Heat exchangers are utilised in a variety of sectors, including food, pharmaceuticals, bioprocessing, and chemical manufacture, where heating or cooling is the last or intermediate stage in preparing fluids for future processing. Microorganisms in food and medicinal items can also be sterilised using them. The usage of heat exchangers is appropriate in a variety of situations. High-temperature exhaust gases from power plants and engines, for example, contain a significant quantity of heat that may be recovered by placing a heat exchanger before the chimney.

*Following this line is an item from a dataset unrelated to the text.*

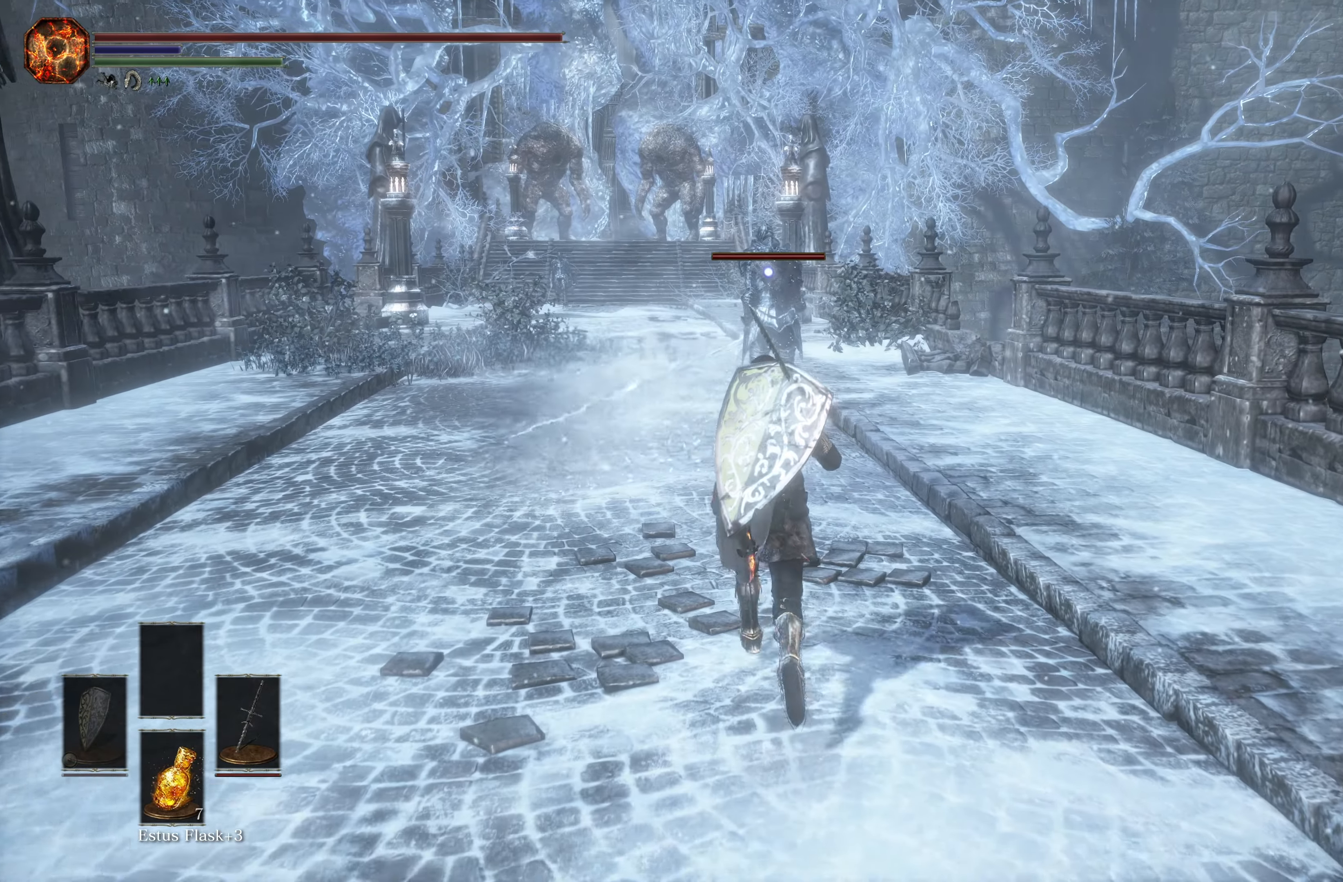
{"buttons": ["B"], "left_stick": "up", "right_stick": "center", "events": []}
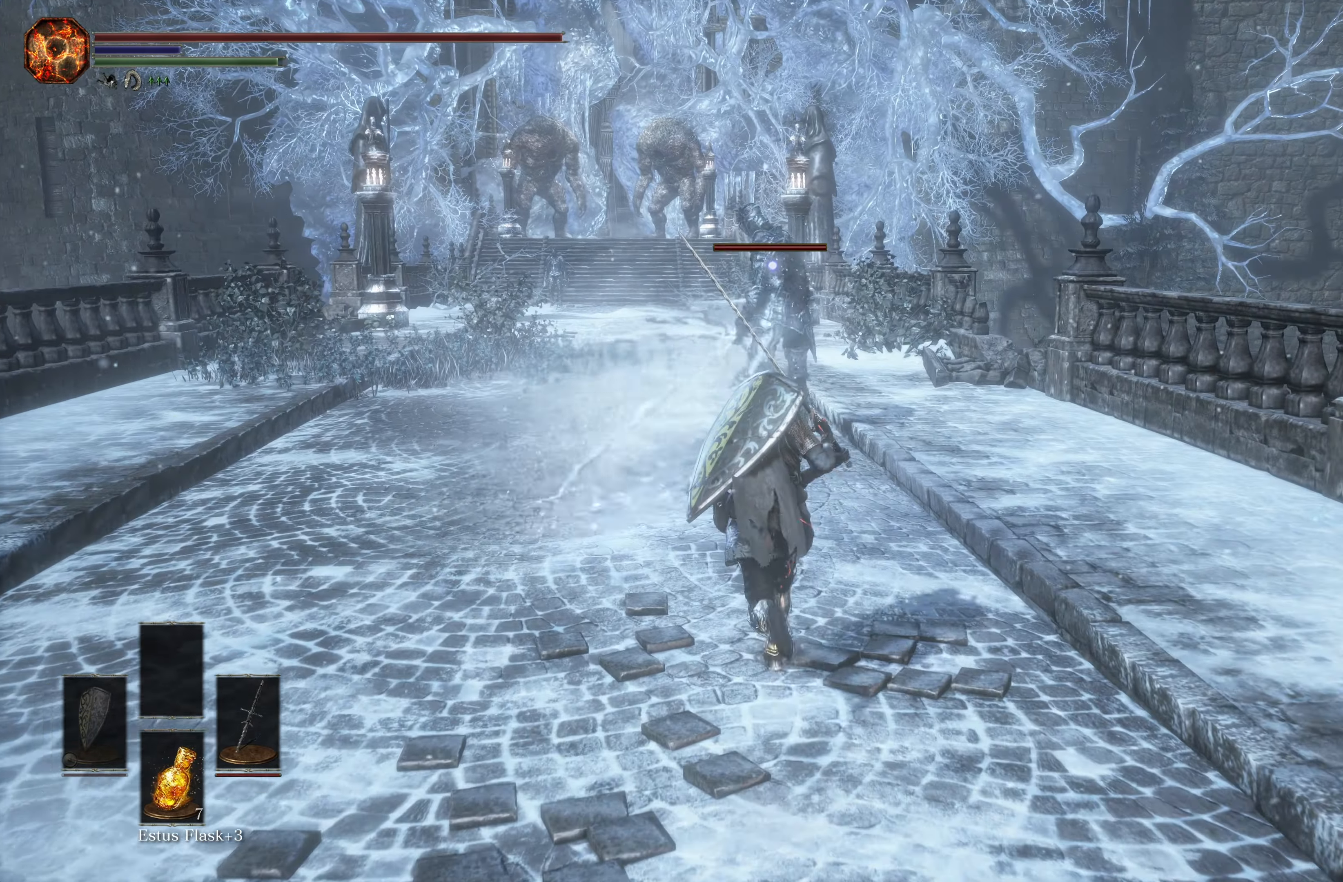
{"buttons": [], "left_stick": "up", "right_stick": "center", "events": [[267, "R2", "down"], [400, "B", "up"], [450, "R2", "up"]]}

[Chapter Two] Thermodynamics of Heat Exchangers
Thermodynamic concepts and heat transfer mechanisms are used in all sorts of heat exchangers. These concepts essentially explain the transport of thermal energy at the macroscopic level. In a heat exchanger system, three entities interact the hot fluid, the cold fluid, and the wall that separates the two fluids. Energy is transferred from the hot fluid to the cold fluid via a wall or barrier. Some thermodynamic ideas that can help you understand how heat exchangers function are as follows:
- The first law of thermodynamics, sometimes known as the Law of Conservation of Energy, asserts that energy (in the form of heat and work) cannot be generated or destroyed. It can only be moved to another system or converted into a different format. This assertion is converted into heat exchangers by the heat balance equation, which is written as:
(Heat In) + (Heat Generation) = (Heat Out) + (Heat Generation) (Accumulation of Heat)
Assume it runs in a steady-state flow, which implies the thermal parameters of the system stay constant as time passes and it is adiabatic (perfectly insulated), Heat In = Heat Out simplifies the heat balance equation. This is one of the most fundamental equations used in heat exchanger construction and operation.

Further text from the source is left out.